A la fin du siècle dernier, il était récolté annuellement en France prés de 2000 tonnes de truffes sur plus de 40 départements dont la moitié provenait des seuls départements de la Drôme, du Vaucluse et des Alpes de Hautes Provence. Aujourd'hui, dans le meilleur des cas, la production française se situe entre 40 et 50 tonnes par an essentiellement dans le Sud Ouest mais aussi et surtout dans le Sud Est de la France.

L'histoire de ce déclin commence avec la première guerre mondiale dont la saignée chez les agriculteurs provoque l'abandon de l'entretien des truffières au profit des cultures vivrières plus immédiatement rentables. Le passage, dans la seconde moitié du 20ème siècle, à une agriculture productiviste sur un modèle industriel devait accentuer le déclin de la production de truffes un peu partout en France et notamment de par chez nous. Le retour actuel à une conception de l'agriculture plus humaine et plus respectueuse à la fois du consommateur et de l'environnement pourrait bien inverser cette tendance et redonner de beaux jours à la culture mystérieuse du précieux champignon noir.

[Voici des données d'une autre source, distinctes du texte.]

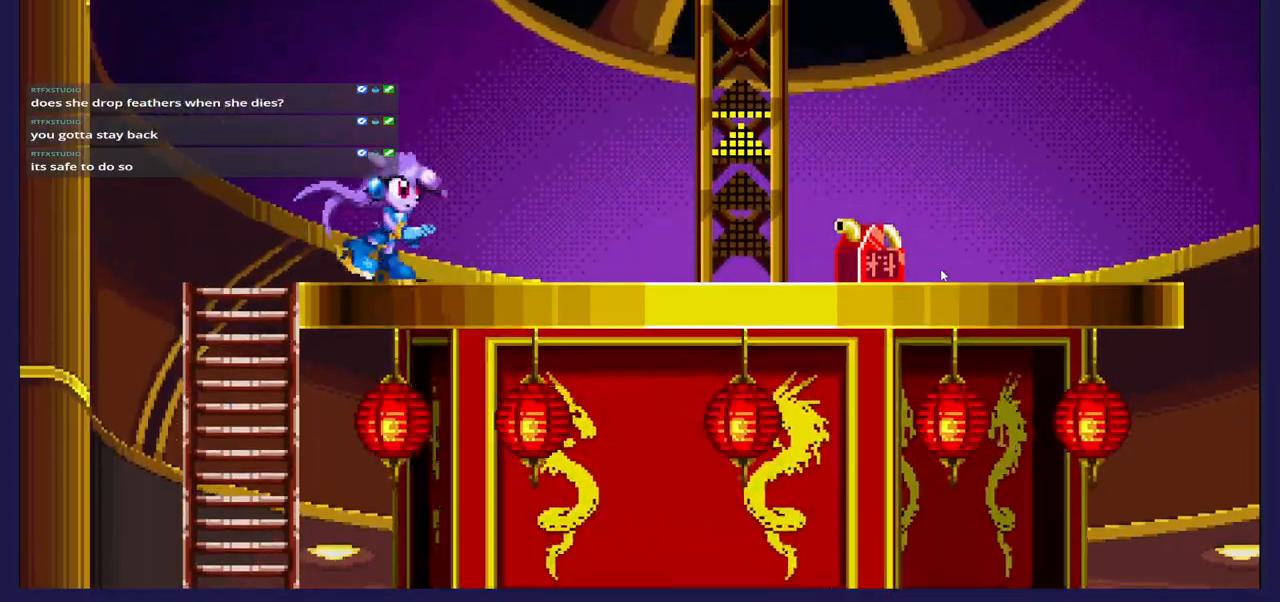
{"buttons": [], "left_stick": "center", "right_stick": "center", "events": [[483, "DPAD_RIGHT", "up"]]}
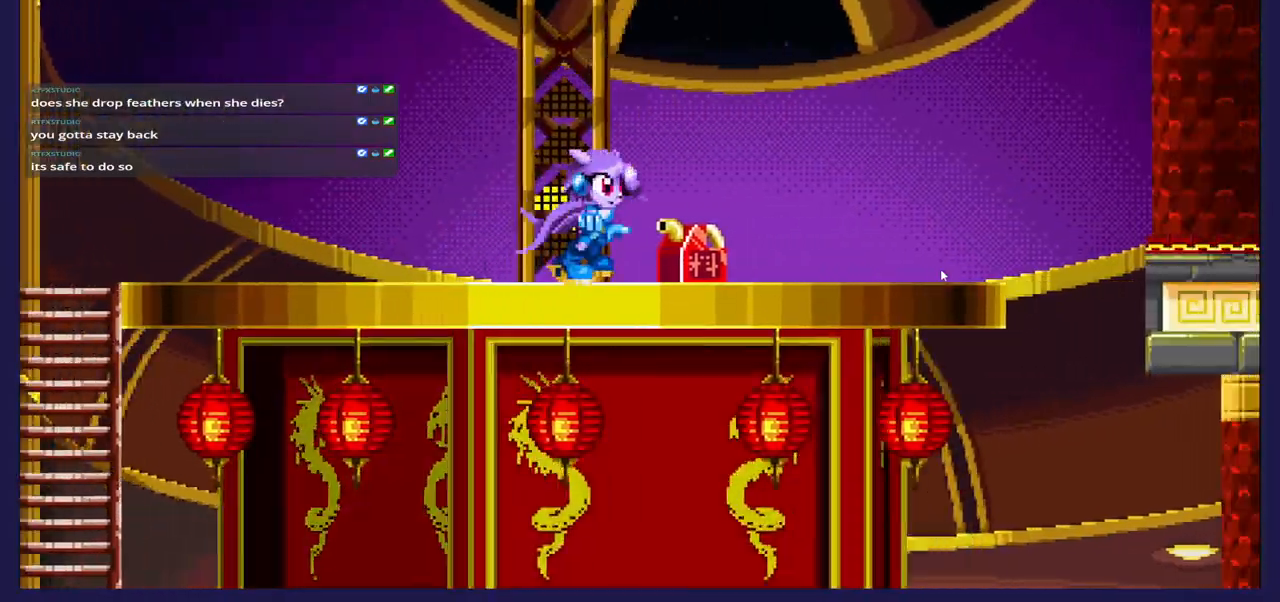
{"buttons": ["DPAD_UP", "DPAD_LEFT"], "left_stick": "center", "right_stick": "center", "events": [[33, "A", "down"], [50, "DPAD_UP", "down"], [83, "DPAD_LEFT", "down"], [217, "A", "up"]]}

C'est tout au moins ce que l'on pense au Centre Régional de la Propriété Forestière Rhône-Alpes (C.R.P.F.) dont les techniciens organisent régulièrement dans la région des réunions d'information sur la trufficulture qui attirent beaucoup de monde. Pierre Tabouret, agent du C.R.P.F. dans le Diois et éminent spécialiste de la truffe noire française animait ainsi l'autre jour dans la mairie de Montauban sur Ouvèze (en compagnie de son compère Jean Christophe Chabalier de l'antenne de Buis les Baronnies) l'une de ces conférences. Une bonne cinquantaine d'agriculteurs et de curieux, en provenance aussi bien de la Drôme que des départements voisins du Vaucluse, et des Hautes Alpes y assistaient. C'est qu'en effet plus de 50% de la production de truffes en France provient toujours de ces trois départements. Et si l'on parle encore couramment de la " Truffe du Périgord " c'est pour mieux ignorer que c'est du sol des Baronnies qu'elle provient le plus souvent.


Pierre Tabouret et Jean Christophe Chabalier ont animé la conférence

La " Trufficulture " : Le terme pourrait faire penser que l'on peut ainsi faire pousser à volonté des truffes comme on le fait de vulgaires champignons de Paris. Ce serait oublier que ce produit mycologique au prix exorbitant et à la saveur incomparable a conservé tout son mystère et sa magie. Car si l'on sait en favoriser l'apparition au pied de certains arbres, on ignore toujours quelle en est la cause et la production de ce champignon reste fondamentalement aléatoire.


Scènes ordinaires de chasse aux champignons à Montauban sur Ouvèze

Ce que l'on sait donc c'est que la truffe noire (tuber melanosporum) est un champignon qui pousse durant l'hiver, dans le sol (10 à 15 cm de profondeur), au pied d'arbres dit " truffiers ", généralement des chênes pubescents ou blancs, mais aussi les noisetiers, chênes verts ou tilleuls peuvent faire l'affaire. La truffe aime les sols calcaires, à la fois bien ensoleillés et humidifiés aux bons moments, dans des zones méditerranéennes au climat tempéré. Point ! C'est à peu près tout ce que l'on sait !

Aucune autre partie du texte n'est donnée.